From: Andrey Semashev (andrey.semashev_at_[hidden])
Date: 2024-04-25 15:33:00


On 4/25/24 18:28, Peter Dimov wrote:
> Andrey Semashev wrote:
>> On 4/25/24 17:53, Peter Dimov via Boost wrote:
>>> This behavior makes name UUIDs produced by e.g. "www.example.org"
>>> and L"www.example.org" different, which is unlikely to be what one
>>> wants in practice, and is against the recommendation of RFC 4122,
>>> which says
>>>
>>> o Convert the name to a canonical sequence of octets (as defined by
>>> the standards or conventions of its name space); put the name
>>> space ID in network byte order.
>>>
>>> I don't think anyone can justify the choice of e.g. 0x41 0x00 0x00
>>> 0x00 as the "canonical sequence of octets" for U"A".
>>
>> Perhaps, we should simply assume that whatever form of the string the user
>> provided to the generator is the "canonical" form.
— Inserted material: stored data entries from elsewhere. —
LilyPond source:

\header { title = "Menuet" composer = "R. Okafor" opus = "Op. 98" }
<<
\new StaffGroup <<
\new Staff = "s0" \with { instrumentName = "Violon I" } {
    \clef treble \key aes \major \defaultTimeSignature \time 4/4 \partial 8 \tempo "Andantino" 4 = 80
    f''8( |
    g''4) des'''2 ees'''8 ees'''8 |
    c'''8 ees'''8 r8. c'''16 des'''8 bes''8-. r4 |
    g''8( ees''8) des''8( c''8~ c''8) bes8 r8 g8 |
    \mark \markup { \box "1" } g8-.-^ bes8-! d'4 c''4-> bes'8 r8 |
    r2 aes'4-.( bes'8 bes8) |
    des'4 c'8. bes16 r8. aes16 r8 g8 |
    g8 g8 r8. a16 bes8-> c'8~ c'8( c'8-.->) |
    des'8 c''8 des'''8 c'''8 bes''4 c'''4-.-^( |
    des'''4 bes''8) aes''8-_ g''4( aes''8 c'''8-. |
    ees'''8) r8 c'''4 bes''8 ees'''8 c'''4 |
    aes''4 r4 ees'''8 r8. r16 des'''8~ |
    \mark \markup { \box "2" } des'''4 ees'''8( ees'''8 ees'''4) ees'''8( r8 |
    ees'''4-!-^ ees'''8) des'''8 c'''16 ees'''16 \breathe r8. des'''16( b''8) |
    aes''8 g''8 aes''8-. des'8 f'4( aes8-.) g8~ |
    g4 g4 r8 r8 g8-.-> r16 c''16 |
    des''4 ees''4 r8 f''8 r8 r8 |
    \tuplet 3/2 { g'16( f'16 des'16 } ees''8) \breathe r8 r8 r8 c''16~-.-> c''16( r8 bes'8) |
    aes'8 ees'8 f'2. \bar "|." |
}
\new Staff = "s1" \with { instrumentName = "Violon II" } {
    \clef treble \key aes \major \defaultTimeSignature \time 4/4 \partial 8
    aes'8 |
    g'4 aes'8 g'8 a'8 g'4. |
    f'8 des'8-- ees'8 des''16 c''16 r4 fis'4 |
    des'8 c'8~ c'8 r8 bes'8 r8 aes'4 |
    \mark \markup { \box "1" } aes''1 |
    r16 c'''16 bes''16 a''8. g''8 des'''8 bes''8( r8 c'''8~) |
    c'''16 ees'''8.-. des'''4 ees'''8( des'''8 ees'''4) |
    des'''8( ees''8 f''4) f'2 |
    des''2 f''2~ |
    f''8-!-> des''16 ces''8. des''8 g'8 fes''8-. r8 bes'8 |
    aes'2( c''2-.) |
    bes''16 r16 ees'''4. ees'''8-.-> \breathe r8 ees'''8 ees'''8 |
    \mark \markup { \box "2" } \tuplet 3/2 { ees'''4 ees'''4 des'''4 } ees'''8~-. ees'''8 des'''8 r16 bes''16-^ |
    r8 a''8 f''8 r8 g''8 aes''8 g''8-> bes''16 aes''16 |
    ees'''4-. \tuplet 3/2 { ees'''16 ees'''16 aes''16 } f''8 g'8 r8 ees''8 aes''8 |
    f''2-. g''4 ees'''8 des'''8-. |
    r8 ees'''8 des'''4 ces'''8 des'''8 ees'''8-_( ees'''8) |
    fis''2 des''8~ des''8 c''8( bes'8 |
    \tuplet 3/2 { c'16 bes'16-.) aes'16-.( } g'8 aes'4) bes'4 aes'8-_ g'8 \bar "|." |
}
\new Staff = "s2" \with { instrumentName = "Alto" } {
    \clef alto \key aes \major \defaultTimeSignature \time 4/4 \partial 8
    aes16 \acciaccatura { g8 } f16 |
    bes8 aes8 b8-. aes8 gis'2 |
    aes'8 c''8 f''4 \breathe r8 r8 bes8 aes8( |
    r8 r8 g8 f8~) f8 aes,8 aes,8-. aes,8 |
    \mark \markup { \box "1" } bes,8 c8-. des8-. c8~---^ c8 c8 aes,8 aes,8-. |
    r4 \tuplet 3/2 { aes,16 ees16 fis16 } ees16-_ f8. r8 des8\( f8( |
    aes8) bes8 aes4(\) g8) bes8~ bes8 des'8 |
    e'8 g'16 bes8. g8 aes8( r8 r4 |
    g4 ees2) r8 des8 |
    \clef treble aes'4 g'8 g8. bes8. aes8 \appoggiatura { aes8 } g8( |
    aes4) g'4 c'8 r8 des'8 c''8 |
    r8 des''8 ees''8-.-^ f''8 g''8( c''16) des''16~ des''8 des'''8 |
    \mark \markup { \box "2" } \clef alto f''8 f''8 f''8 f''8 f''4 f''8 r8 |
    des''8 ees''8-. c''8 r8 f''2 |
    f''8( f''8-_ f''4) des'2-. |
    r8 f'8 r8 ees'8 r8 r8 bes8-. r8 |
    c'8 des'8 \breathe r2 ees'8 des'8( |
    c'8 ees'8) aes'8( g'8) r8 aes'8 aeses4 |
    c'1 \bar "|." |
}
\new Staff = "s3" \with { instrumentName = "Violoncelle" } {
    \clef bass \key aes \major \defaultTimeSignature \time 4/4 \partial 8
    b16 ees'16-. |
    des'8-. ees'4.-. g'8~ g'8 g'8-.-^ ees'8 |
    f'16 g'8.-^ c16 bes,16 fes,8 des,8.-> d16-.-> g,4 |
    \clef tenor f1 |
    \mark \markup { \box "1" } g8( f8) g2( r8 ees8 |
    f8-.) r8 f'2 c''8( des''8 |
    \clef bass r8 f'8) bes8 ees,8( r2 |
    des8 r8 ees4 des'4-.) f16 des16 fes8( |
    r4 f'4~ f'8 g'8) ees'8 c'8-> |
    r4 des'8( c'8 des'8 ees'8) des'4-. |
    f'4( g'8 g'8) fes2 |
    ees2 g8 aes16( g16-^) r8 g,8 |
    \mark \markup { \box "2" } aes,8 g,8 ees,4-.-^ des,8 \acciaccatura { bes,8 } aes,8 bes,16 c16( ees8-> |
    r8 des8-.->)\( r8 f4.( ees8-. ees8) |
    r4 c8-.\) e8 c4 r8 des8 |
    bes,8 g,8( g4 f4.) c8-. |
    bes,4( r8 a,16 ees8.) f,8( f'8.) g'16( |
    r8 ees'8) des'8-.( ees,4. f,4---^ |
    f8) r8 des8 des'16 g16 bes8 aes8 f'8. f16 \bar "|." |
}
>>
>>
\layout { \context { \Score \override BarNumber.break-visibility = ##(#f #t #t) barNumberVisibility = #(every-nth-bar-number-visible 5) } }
That is, if the user wants
>> "www.example.org" and L"www.example.org" to produce the same UUID, it
>> is his responsibility to convert those strings to the same representation before
>> passing it to the generator.
>>
>> I think, in some regions, Unicode might not be the first encoding of choice, and
>> there also are incorrectly encoded strings that cannot be converted to UTF-8. I
>> don't think that Boost.UUID should deal with those issues.
>
> The right way to not deal with these issues is to simply not take wide strings
> in the first place. This forces the user to supply "the canonical octet
> representation".
>
> Since we do take wide strings, we have implicitly accepted the responsibility
> to produce the canonical octet representation for them. And inserting zeroes
> randomly is simply wrong.

Ok, so maybe we should simply deprecate the support for wide string inputs?